Beijing’s support of the Taliban, whose leaders are radical Islamists, is unlikely to prevent the regime from returning to the hard-line rule of the late 1990s.

Miles Yu, a State Department policy planning specialist for China during the Trump administration, said China achieved a strategic goal with the removal of American troops but now faces a “double-edged sword” with a potentially hostile Islamic state on its western border.

Beijing is aligning itself with one of the most notorious rogue regimes in the world,” Mr. Yu said. “There will be reputational costs for China to be associated with the Taliban.”

The Taliban rule from 1996 to 2001 was marked by mass repression, public beheadings, and the destruction of historical and religious monuments. U.S. troops ousted the regime in October 2001 after al Qaeda conducted the Sept. 11 terrorist attacks from a sanctuary inside Afghanistan.

China’s Communist Party leadership has shown no qualms about working with terrorist states. It has long provided backing for North Korea and Iran, which are considered the world’s leading rogue states and key U.S. enemies.

Dividing the allies

Mr. Gershaneck, a retired Marine Corps officer and former Pentagon strategic planner, said he also expects China to exploit the Afghanistan turmoil to further divide the United States from its allies and other nations that Washington has cultivated to counter China’s expansionist agenda.

“The Politburo has taken note,” he said. “China will adapt its gray zone operations and its war planning accordingly and accelerate its timetables for key geopolitical milestones it aims to achieve by the PRC centennial in 2049.” Gray zone warfare uses nonmilitary means.

The defeat in Afghanistan also is likely to undermine growing U.S. military efforts to retool its mission for the threat posed by China after decades of focus on counterinsurgency and counterterrorism after the 9/11 attacks.

“That focus will now be diffused by a clearly foreseeable resurgent terrorist threat against the American homeland and our interests worldwide,” Mr. Gershaneck said.

China’s government is likely to present itself to the Biden administration as a key intermediary in dealing with the Taliban and other Afghanistan-based terrorist groups in ways similar to the questionable cooperation Beijing has offered in confronting the threat from North Korea.

The United States has spent more than $2.6 trillion in Afghanistan since 2001, according to the Costs of War project at Brown University, including arming and training the 300,000-member Afghan National Army, which collapsed after several days of fighting a nationwide Taliban offensive.

Now, much of the U.S. arms and machinery are under the control of the Taliban, making the Islamist militia perhaps the best-equipped terrorist group in the world.
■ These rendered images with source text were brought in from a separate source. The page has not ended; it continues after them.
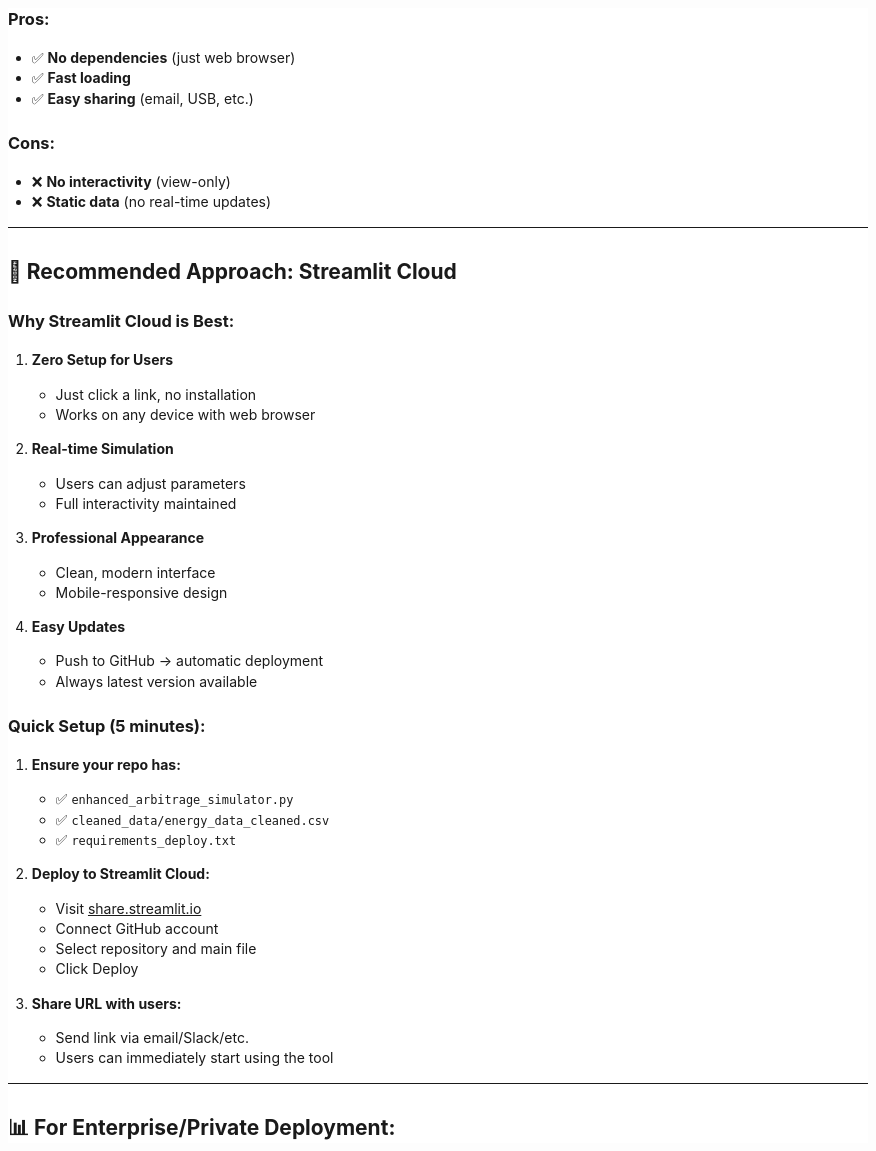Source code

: ### **Pros:**
- ✅ **No dependencies** (just web browser)
- ✅ **Fast loading**
- ✅ **Easy sharing** (email, USB, etc.)

### **Cons:**
- ❌ **No interactivity** (view-only)
- ❌ **Static data** (no real-time updates)

---

## 🎯 **Recommended Approach: Streamlit Cloud**

### **Why Streamlit Cloud is Best:**

1. **Zero Setup for Users**
   - Just click a link, no installation
   - Works on any device with web browser

2. **Real-time Simulation**
   - Users can adjust parameters
   - Full interactivity maintained

3. **Professional Appearance**
   - Clean, modern interface
   - Mobile-responsive design

4. **Easy Updates**
   - Push to GitHub → automatic deployment
   - Always latest version available

### **Quick Setup (5 minutes):**

1. **Ensure your repo has:**
   - ✅ `enhanced_arbitrage_simulator.py`
   - ✅ `cleaned_data/energy_data_cleaned.csv`
   - ✅ `requirements_deploy.txt`

2. **Deploy to Streamlit Cloud:**
   - Visit [share.streamlit.io](https://share.streamlit.io)
   - Connect GitHub account
   - Select repository and main file
   - Click Deploy

3. **Share URL with users:**
   - Send link via email/Slack/etc.
   - Users can immediately start using the tool

---

## 📊 **For Enterprise/Private Deployment:**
Reports from Afghanistan showed Taliban fighters taking control of stockpiles of U.S. military weapons and equipment, including Black Hawk helicopters and Scan Eagle drones.

A senior national security official in the Trump administration said President Trump told aides during several Oval Office meetings that the U.S. military withdrawal from Afghanistan must avoid two things: a loss of American arms and equipment to the Taliban and a “Saigon-style exit.”

“Now both of those things are happening,” the former official said.